Open blelump opened 9 months ago
Some considerations below, regarding the suggested removal of the Conditional Overlay:
Data Entry Bias and User Experience: Removing the Conditional Overlay might simplify development but risks introducing persuasive bias in static forms. It would also reduce the dynamic, context-sensitive adjustments that minimize data entry inaccuracies, enhancing data quality through improved dynamic user guidance.
Maintaining Domain Invariants: Removal of the Conditional Overlay might scatter business logic across layers, increasing complexity and maintenance challenges. [All thoughts are welcome.]
Exploring Alternatives: Instead of removal, perhaps we can enhance guidance on its use, providing stricter guardrails on its usage. For example, _"if attribute_1
equals "X", then enter a value for `attribute6." (i.e., only simple logic expected). Developing supporting tools, and possibly introducing simpler mechanisms for similar flexibility without the drawbacks.
I think we should move this conditional overlay into wherever we collect information for presentation.
I think conditional overlays have a serious impact on bias for data and it is absolutely necessary when using data collected to understand how the requests for information were presented to users. This includes the ordering of questions/attributes, the ordering of entry codes and any other flows used.
I also think we should evaluate if there are any existing languages or standards for expressing surveys because we could build on existing work.

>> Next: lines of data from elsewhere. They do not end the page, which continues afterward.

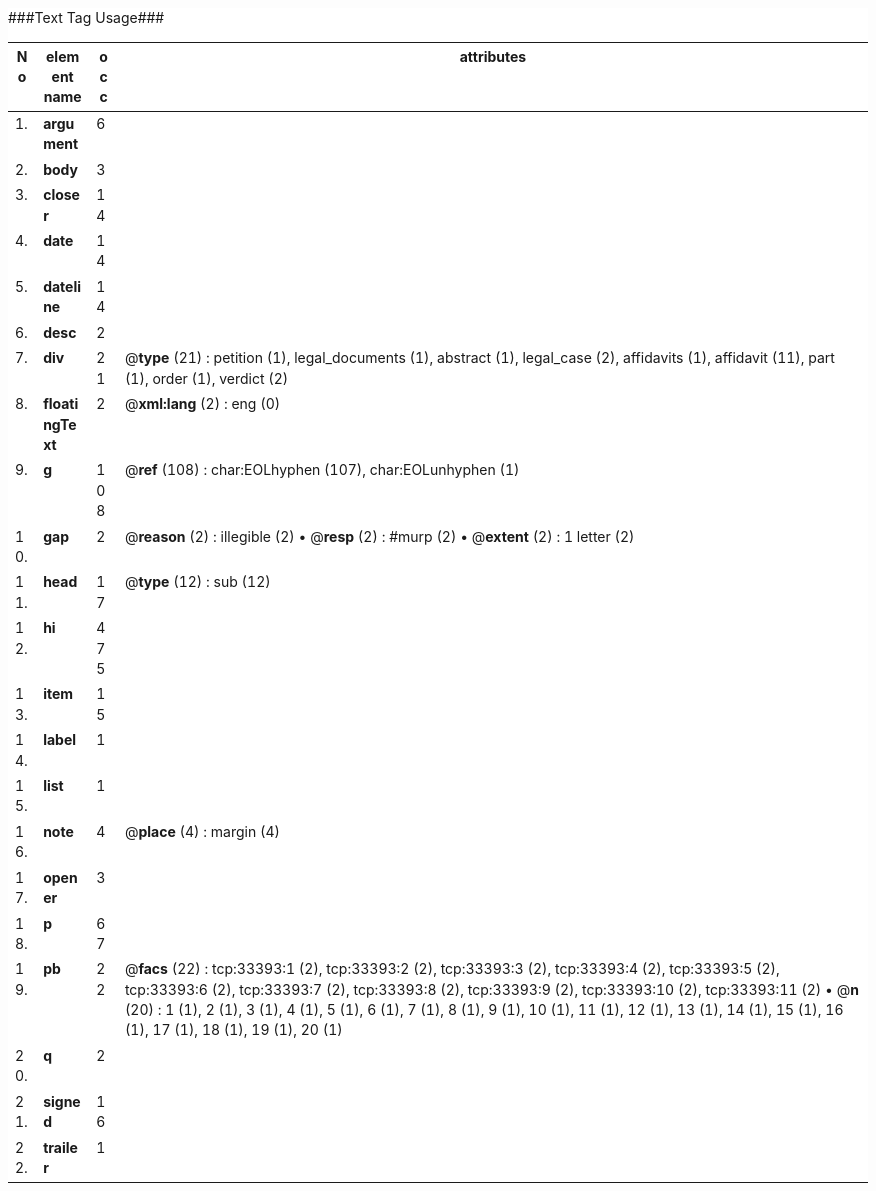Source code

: 
###Text Tag Usage###

|No|element name|occ|attributes|
|---|---|---|---|
|1.|__argument__|6||
|2.|__body__|3||
|3.|__closer__|14||
|4.|__date__|14||
|5.|__dateline__|14||
|6.|__desc__|2||
|7.|__div__|21| @__type__ (21) : petition (1), legal_documents (1), abstract (1), legal_case (2), affidavits (1), affidavit (11), part (1), order (1), verdict (2)|
|8.|__floatingText__|2| @__xml:lang__ (2) : eng (0)|
|9.|__g__|108| @__ref__ (108) : char:EOLhyphen (107), char:EOLunhyphen (1)|
|10.|__gap__|2| @__reason__ (2) : illegible (2)  •  @__resp__ (2) : #murp (2)  •  @__extent__ (2) : 1 letter (2)|
|11.|__head__|17| @__type__ (12) : sub (12)|
|12.|__hi__|475||
|13.|__item__|15||
|14.|__label__|1||
|15.|__list__|1||
|16.|__note__|4| @__place__ (4) : margin (4)|
|17.|__opener__|3||
|18.|__p__|67||
|19.|__pb__|22| @__facs__ (22) : tcp:33393:1 (2), tcp:33393:2 (2), tcp:33393:3 (2), tcp:33393:4 (2), tcp:33393:5 (2), tcp:33393:6 (2), tcp:33393:7 (2), tcp:33393:8 (2), tcp:33393:9 (2), tcp:33393:10 (2), tcp:33393:11 (2)  •  @__n__ (20) : 1 (1), 2 (1), 3 (1), 4 (1), 5 (1), 6 (1), 7 (1), 8 (1), 9 (1), 10 (1), 11 (1), 12 (1), 13 (1), 14 (1), 15 (1), 16 (1), 17 (1), 18 (1), 19 (1), 20 (1)|
|20.|__q__|2||
|21.|__signed__|16||
|22.|__trailer__|1||

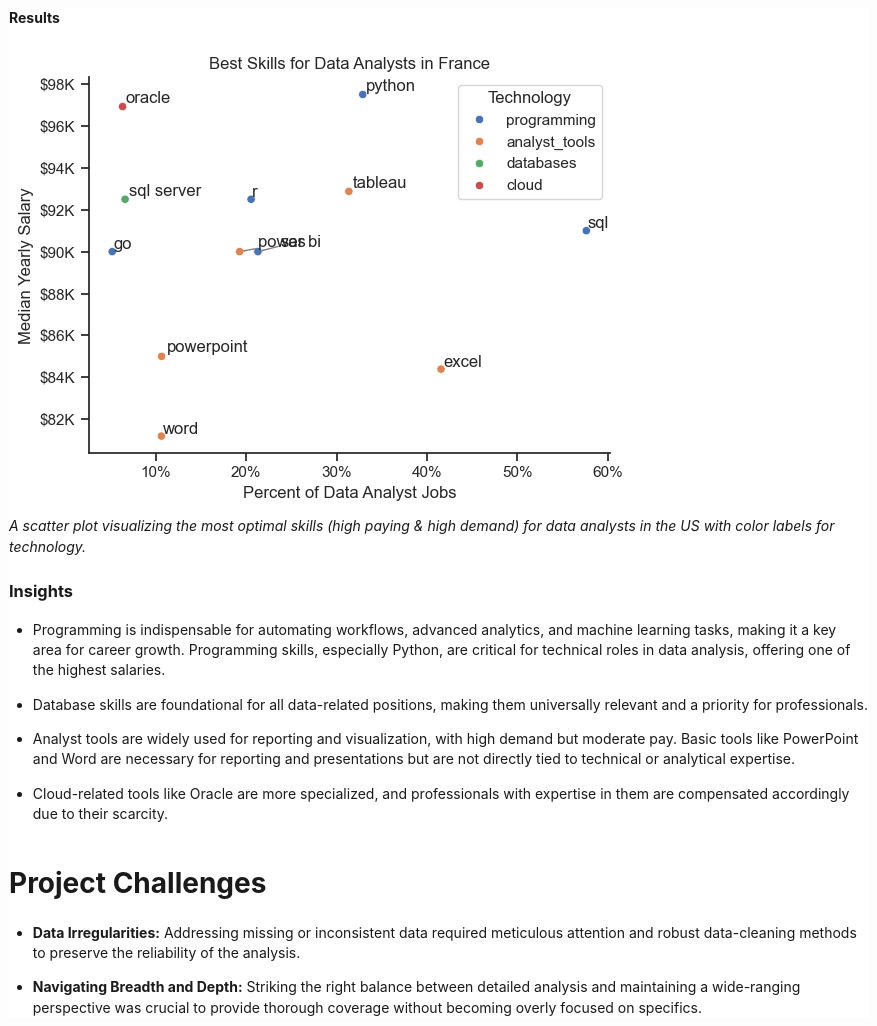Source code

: #### Results

![Best Skills for Data Analysts in France with Coloring by Technology](images/Best%20Skill%20by%20technology.png)  
*A scatter plot visualizing the most optimal skills (high paying & high demand) for data analysts in the US with color labels for technology.*

### **Insights**

* Programming is indispensable for automating workflows, advanced analytics, and machine learning tasks, making it a key area for career growth. Programming skills, especially Python, are critical for technical roles in data analysis, offering one of the highest salaries.

* Database skills are foundational for all data-related positions, making them universally relevant and a priority for professionals.

* Analyst tools are widely used for reporting and visualization, with high demand but moderate pay. Basic tools like PowerPoint and Word are necessary for reporting and presentations but are not directly tied to technical or analytical expertise.

* Cloud-related tools like Oracle are more specialized, and professionals with expertise in them are compensated accordingly due to their scarcity.


# **Project Challenges**

- **Data Irregularities:** Addressing missing or inconsistent data required meticulous attention and robust data-cleaning methods to preserve the reliability of the analysis.

- **Navigating Breadth and Depth:** Striking the right balance between detailed analysis and maintaining a wide-ranging perspective was crucial to provide thorough coverage without becoming overly focused on specifics.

For example, the problem is known and this is an open academic paper on the subject https://www.ncbi.nlm.nih.gov/pmc/articles/PMC2244339/?page=1
The link in the paper is dead, but we could continue the approach, develop an open (and separate) Markup Language or similar for surveys (which are free for anyone to adopt) and use this new standard within an OCA conditional overlay.
Problem overview
Conditional overlay, as specified within https://oca.colossi.network/specification/#conditional-overlay, expresses conditional logic and applies it to specific activities. These activities are currently and primarily implicit. When applying conditional overlay in specific contexts, i.e., WEB data capture, there are steps that the spec itself doesn't address. A somehow classic example is as follows:
document type
attribute that value selection activates other attributes related to specific document types.What has happened above was an implicit assumption that, in a WEB form, some attributes are by default hidden (yes, this is a presentation layer concern), but furthermore, the applicability of the conditional is related to conformance. Specific to document types, attributes from the above example must be optional; otherwise, the Bundle will always be inconsistent. However, conditional overlay adds an implicit rule that the optional attribute becomes mandatory when the condition is met.
While the above case is mostly related to the presentation layer, there's another example that cannot be addressed using conditional overlay, yet it relies on the same foundations. It is when Bundle A attribute X demands to be dependent upon the value of Bundle B attribute Y, i.e., when attribute Y has a certain value, attribute X is active. It is just zooming out the previous example and introducing multi Bundles example.
The problem described here is about addressing domain invariants. Domain invariants are all business rules that keep the domain model's consistency and/or integrity in place at any time.
Proposal
Remove conditional overlay entirely and enforce domain invariants in upper layers that protect the data layer.